= Walter Frye =

English composer

Walter Frye (ob. 1474?) was an English composer of vocal music of the early Renaissance whose best known composition is Ave Regina.

==Life==

Nothing certain is known about his life. He may have been a "Walter Cantor" at Ely Cathedral between 1443 and 1466, and he may have been the Walter Frye who joined the London Parish Clerks in 1456. Additionally, he may have been the Walter Frye who left a will at Canterbury in 1474.

==Music==

Most of Frye's music survives in manuscripts from the continent, which has suggested to scholars that he spent much of his time there; however stylistically his music is closer to that of other English composers (such as John Dunstaple and John Hothby) than to that of the Burgundian School, the most notable contemporary movement on the continent. A reason sometimes given for the survival of his music in continental sources is that the few remaining English 15th-century manuscripts rarely mention the names of composers; therefore there may be a good deal of his music which is simply anonymous. Survival of music from the period in England is sparse because most of it was destroyed during the dissolution of the Monasteries carried out between 1536 and 1540 by Henry VIII.

Frye wrote masses, motets and songs, including ballades and a single rondeau. All of his surviving music is vocal, and his best-known composition is an Ave Regina, a motet which occurs, unusually, in three contemporary paintings, even including notation. Some of his shorter pieces acquired an extraordinary fame in far-away areas, such as Italy, southern Germany, Bohemia and present-day Austria, including the rondeau Tout a par moy and the ballade So ys emprentid. These songs were often copied, rearranged and plagiarized, and appear in numerous collections in varied forms.

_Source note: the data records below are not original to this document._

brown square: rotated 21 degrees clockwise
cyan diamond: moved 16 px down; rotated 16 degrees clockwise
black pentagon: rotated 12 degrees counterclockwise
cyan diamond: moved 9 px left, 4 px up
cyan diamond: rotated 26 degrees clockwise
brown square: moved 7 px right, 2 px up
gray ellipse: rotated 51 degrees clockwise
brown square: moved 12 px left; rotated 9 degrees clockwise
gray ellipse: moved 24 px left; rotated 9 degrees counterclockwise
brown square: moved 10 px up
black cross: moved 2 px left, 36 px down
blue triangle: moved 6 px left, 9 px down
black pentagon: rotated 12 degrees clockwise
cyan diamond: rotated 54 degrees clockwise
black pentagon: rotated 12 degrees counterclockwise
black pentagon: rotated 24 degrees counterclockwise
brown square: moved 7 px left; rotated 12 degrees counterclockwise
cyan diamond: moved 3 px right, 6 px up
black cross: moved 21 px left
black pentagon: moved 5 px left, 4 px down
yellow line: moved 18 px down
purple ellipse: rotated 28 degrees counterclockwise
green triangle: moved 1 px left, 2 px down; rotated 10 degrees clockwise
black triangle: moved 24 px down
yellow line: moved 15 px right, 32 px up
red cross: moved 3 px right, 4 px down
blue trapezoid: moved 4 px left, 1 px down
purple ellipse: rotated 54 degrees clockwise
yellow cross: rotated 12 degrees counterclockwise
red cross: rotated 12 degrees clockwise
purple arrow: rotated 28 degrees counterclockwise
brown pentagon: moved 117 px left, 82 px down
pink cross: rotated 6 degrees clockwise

Frye's masses, however, were his most historically significant contribution, for they influenced the music of Jacob Obrecht and Antoine Busnois. Frye's style in his masses was typical of English music of the period, the Contenance Angloise, using full triadic sonorities, and sometimes isorhythmic techniques; he contrasted full-voiced textures with passages for only two voices, which became a characteristic sound of the polyphony of the late 15th and early 16th centuries. Three masses have survived more or less complete: the Missa Flos Regalis (for four voices), Missa Nobilis et Pulchra (three voices), and the Missa Summe Trinitati (also for three voices).